The 2010 Air Untuk Rakyat rally was a rally held in Kuala Lumpur, Malaysia, on 5 December 2010. The rally organiser, the Air Untuk Rakyat movement and federal opposition Pakatan Rakyat, had called the protest regarding the privatisation of water management in Selangor state which surrounds the capital, Kuala Lumpur and the federal government's bailout of SYABAS, a water distribution firm controlled by associate of the UMNO-led federal government crony Rozali Ismail. A secondary objective of the rally was to hand over a petition with over 250,000 signatures to the King Tuanku Mizan Zainal Abidin to intervene against the privatisation of the water services in the state at the Istana Negara.

According to various estimates the rally attracted between 2,500 to 10,000 people.

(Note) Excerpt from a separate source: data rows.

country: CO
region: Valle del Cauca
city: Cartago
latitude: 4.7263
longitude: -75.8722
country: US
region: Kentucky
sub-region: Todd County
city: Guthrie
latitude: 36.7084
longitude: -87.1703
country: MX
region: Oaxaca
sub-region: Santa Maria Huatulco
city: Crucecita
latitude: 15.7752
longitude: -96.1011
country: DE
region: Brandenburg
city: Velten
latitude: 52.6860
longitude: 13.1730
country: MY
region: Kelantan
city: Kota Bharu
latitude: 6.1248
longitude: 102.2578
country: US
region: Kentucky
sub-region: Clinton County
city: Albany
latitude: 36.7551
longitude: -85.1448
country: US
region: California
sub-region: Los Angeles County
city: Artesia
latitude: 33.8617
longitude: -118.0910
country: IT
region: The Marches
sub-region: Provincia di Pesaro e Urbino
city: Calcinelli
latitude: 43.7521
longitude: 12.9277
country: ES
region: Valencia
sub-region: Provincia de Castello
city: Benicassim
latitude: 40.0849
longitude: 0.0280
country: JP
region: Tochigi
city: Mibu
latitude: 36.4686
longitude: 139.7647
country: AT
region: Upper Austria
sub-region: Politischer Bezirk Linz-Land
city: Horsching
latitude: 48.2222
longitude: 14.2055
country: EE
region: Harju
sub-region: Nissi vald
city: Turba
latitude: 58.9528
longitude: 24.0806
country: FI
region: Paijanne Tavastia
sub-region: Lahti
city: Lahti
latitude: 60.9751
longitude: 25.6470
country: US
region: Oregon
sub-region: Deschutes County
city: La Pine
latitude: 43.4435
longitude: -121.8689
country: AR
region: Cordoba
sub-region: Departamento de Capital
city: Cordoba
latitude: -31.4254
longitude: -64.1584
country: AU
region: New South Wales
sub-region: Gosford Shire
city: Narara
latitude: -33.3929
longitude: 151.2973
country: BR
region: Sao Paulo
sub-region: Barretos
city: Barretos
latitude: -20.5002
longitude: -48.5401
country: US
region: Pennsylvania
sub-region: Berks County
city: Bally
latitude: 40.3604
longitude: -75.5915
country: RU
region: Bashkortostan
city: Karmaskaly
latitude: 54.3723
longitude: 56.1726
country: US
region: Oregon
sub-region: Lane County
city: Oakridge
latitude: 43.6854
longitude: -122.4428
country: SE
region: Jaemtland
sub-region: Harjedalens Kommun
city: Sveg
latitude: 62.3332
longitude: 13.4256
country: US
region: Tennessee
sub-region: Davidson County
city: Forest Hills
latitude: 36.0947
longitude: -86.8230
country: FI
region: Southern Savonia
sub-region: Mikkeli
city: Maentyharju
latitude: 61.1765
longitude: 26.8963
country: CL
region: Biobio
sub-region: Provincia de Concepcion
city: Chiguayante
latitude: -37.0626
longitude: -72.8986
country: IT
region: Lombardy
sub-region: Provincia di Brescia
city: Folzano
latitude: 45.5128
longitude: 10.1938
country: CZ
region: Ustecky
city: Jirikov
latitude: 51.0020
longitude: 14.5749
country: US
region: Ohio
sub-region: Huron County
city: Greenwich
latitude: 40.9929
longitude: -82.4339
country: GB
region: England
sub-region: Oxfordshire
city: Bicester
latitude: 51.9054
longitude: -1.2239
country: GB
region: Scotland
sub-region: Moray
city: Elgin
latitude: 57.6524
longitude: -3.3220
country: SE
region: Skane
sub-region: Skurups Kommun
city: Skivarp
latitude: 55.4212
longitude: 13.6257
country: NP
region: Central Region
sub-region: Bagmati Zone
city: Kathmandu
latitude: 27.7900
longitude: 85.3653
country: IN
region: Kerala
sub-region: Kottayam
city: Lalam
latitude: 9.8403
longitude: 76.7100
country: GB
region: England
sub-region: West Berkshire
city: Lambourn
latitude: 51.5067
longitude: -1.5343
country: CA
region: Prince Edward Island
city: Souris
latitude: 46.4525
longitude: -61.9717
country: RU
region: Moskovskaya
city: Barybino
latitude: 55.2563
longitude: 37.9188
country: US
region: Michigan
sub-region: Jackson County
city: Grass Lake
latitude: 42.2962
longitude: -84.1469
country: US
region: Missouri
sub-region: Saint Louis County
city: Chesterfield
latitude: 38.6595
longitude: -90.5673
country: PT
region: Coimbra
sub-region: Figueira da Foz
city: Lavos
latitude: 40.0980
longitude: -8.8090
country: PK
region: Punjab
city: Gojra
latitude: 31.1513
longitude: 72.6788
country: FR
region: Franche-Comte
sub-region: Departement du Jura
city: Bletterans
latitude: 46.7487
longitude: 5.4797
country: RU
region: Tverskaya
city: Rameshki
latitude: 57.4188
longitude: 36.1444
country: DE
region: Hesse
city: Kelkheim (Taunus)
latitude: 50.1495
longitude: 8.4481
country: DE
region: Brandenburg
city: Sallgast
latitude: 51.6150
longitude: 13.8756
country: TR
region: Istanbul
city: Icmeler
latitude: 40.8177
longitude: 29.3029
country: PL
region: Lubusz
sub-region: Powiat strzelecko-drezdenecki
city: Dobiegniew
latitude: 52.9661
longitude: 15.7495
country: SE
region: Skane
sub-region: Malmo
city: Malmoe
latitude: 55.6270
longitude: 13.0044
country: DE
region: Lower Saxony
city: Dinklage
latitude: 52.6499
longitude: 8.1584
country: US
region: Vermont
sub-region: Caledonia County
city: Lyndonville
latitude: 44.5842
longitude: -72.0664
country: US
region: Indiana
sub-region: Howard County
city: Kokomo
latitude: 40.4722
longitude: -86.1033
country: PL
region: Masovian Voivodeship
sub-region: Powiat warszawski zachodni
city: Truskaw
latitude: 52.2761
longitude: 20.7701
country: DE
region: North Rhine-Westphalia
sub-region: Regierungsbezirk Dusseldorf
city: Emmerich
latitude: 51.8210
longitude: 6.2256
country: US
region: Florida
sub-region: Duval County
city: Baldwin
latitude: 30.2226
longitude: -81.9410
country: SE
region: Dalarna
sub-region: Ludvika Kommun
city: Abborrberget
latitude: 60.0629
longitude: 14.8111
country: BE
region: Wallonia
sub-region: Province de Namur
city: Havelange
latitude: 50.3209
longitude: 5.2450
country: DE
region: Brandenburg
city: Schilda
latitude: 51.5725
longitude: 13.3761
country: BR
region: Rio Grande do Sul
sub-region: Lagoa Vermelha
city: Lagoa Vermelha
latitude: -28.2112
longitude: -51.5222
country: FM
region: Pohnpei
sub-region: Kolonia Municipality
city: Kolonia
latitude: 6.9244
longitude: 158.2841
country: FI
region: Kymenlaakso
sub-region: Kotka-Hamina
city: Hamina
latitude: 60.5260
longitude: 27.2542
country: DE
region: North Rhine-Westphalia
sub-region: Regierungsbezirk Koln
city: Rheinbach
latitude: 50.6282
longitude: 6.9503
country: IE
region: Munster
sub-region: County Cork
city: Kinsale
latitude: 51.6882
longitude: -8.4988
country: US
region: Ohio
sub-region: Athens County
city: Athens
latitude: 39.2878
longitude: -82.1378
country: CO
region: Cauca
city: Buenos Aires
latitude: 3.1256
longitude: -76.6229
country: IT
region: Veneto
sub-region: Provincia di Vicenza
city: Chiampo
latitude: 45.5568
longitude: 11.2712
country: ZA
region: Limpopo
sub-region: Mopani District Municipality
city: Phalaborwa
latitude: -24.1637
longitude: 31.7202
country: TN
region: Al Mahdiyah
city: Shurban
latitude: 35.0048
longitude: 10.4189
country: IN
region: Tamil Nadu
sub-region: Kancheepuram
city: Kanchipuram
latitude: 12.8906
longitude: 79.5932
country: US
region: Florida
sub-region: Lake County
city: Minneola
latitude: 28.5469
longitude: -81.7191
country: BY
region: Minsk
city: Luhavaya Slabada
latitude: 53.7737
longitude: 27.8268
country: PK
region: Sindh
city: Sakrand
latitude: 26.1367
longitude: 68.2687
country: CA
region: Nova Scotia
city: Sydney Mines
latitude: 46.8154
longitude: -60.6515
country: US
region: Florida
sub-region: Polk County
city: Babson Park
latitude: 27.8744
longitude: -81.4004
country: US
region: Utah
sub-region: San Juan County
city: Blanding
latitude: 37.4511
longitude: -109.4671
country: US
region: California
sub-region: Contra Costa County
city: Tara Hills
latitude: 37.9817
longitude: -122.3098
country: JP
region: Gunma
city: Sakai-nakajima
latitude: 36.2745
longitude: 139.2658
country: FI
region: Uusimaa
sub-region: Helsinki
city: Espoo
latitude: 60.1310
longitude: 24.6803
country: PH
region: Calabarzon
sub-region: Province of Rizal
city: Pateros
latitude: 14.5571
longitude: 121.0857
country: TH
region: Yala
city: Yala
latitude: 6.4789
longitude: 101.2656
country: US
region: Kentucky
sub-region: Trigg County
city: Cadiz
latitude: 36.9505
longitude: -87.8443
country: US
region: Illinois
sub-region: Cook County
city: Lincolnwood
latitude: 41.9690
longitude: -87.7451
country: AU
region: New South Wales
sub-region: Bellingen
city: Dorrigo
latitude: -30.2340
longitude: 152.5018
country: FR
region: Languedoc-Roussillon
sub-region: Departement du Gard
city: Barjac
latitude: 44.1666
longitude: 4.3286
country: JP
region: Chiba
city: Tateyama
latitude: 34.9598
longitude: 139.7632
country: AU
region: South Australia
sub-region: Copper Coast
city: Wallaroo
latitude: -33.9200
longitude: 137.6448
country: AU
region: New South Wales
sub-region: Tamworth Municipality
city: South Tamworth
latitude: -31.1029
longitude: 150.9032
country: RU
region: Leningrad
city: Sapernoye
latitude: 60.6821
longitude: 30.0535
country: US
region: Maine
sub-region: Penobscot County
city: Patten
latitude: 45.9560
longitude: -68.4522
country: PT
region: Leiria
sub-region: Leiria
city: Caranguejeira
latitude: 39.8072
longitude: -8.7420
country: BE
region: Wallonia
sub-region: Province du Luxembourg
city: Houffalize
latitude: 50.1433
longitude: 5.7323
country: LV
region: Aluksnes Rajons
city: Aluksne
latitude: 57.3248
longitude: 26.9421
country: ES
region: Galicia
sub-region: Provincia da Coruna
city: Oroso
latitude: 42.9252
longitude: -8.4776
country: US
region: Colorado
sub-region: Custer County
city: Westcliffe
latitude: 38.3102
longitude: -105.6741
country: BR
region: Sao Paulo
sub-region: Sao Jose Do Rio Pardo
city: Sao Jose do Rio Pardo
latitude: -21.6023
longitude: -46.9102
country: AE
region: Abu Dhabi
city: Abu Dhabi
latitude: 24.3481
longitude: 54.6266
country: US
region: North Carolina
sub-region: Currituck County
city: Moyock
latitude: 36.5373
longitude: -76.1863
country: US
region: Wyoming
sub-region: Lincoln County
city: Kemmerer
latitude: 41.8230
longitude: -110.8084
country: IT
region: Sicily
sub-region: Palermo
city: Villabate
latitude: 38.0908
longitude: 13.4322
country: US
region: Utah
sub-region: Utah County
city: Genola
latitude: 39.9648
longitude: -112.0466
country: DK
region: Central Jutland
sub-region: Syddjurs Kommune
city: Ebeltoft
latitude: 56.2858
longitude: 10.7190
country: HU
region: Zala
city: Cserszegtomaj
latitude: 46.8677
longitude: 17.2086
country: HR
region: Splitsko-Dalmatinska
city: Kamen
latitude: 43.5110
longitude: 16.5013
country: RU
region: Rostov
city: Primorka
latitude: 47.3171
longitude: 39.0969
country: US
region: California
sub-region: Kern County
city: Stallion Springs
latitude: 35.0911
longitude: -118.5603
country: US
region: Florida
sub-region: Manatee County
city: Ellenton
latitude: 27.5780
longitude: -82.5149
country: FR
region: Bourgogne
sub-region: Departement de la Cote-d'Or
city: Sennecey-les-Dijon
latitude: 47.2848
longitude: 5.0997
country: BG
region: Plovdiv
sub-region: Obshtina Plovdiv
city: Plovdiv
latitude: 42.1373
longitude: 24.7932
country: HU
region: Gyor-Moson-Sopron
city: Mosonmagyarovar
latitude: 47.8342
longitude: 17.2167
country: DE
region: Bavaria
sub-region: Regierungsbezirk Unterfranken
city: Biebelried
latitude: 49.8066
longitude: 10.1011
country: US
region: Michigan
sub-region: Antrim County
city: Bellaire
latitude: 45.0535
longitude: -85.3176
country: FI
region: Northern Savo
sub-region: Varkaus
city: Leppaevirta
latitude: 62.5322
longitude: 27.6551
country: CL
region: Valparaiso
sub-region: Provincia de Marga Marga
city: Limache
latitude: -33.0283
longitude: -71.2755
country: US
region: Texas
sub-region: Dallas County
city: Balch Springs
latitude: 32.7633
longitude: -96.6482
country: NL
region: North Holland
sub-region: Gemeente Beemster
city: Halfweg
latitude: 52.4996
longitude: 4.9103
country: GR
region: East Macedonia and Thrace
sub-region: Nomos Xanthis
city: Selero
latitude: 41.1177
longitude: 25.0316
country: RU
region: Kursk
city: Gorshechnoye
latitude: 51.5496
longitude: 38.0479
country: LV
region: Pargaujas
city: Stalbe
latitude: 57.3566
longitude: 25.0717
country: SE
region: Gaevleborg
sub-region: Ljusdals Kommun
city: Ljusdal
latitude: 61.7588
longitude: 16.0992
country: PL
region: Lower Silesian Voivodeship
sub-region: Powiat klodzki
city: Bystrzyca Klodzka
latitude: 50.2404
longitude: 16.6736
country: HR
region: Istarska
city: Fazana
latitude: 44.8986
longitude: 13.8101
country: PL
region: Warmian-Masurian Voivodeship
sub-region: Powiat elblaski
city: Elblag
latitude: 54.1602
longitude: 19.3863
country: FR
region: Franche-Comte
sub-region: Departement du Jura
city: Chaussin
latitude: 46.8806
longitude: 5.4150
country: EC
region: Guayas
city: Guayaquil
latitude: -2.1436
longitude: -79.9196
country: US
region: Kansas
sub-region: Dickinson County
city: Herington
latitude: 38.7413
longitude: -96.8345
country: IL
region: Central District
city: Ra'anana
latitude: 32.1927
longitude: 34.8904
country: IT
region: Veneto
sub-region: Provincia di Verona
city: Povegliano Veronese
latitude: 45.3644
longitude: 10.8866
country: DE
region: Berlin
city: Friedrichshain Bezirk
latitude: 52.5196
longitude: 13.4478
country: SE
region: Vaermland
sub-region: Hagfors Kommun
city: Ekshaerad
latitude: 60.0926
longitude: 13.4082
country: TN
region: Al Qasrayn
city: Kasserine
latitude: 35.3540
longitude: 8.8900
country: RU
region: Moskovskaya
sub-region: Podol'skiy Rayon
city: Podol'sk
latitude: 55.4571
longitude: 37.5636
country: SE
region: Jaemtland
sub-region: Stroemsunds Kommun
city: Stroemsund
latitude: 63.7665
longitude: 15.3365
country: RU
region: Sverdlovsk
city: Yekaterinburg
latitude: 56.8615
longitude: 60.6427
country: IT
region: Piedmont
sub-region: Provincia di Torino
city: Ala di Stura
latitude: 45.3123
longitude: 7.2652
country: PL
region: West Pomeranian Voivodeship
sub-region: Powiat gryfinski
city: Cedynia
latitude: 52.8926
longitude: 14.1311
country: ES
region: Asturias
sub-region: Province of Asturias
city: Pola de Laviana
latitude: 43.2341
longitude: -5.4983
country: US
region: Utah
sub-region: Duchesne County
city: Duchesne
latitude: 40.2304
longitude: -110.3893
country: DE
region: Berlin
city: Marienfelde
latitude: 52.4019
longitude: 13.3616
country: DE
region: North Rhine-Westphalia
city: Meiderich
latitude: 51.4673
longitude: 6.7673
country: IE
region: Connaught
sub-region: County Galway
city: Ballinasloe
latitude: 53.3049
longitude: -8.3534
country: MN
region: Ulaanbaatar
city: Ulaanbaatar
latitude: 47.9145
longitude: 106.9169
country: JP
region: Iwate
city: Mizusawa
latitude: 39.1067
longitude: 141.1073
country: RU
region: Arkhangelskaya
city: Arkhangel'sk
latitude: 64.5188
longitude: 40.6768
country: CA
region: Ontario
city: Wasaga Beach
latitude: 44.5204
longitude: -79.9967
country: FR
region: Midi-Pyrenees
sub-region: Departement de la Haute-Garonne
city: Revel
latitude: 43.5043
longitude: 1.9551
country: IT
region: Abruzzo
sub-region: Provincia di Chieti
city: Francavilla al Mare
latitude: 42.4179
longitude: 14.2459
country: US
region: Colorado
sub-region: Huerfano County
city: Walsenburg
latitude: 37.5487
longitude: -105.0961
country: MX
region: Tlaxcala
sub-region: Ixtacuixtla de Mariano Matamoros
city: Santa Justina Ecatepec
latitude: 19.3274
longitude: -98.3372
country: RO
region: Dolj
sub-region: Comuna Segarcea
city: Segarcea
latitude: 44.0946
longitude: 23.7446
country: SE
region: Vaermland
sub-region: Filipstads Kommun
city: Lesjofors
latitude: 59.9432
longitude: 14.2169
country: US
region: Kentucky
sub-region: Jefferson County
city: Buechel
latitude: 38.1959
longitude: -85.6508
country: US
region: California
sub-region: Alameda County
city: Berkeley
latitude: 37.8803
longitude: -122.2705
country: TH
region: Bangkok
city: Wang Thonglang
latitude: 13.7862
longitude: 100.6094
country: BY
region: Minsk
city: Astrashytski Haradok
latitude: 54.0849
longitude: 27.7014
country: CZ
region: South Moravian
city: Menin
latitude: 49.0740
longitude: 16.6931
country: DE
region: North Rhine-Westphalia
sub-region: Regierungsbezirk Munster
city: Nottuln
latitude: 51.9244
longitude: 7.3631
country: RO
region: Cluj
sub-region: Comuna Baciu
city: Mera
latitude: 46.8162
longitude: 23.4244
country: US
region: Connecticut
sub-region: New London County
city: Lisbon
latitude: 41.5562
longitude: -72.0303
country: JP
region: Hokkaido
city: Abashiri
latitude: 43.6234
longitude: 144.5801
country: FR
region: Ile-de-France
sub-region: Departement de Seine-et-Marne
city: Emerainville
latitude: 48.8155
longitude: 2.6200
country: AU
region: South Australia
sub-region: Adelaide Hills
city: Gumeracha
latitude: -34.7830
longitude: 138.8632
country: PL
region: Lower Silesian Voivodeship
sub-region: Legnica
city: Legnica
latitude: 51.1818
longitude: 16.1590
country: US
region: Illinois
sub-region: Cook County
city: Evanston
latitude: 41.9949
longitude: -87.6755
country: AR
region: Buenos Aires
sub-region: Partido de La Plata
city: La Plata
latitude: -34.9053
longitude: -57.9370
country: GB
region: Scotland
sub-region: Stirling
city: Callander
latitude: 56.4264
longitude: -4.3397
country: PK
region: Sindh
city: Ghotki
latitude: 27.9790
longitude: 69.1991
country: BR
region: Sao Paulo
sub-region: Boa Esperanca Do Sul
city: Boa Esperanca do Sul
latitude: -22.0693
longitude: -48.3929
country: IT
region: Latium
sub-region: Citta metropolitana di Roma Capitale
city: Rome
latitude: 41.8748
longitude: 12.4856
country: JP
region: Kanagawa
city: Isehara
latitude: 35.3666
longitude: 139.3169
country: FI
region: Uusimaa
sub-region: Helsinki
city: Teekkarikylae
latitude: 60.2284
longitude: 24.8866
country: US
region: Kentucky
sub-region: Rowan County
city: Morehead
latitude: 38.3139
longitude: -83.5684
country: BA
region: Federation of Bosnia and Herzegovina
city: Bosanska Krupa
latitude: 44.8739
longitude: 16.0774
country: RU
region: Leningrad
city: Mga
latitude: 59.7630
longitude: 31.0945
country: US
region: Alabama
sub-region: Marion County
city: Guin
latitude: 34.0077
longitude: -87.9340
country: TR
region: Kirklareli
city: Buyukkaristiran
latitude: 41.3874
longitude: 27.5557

The rally started gathering outside the National Mosque in Kuala Lumpur at 9 o'clock, early Sunday morning on 5 December 2010.

== Police actions ==

All the roads leading to Istana Negara and the National Mosque were guarded and blocked a day before by police causing a massive traffic jams in various parts of the city. At least 60 people were arrested by the Malaysian police who considered the gathering illegal. The police used tear gas and water cannons to disperse the crowd.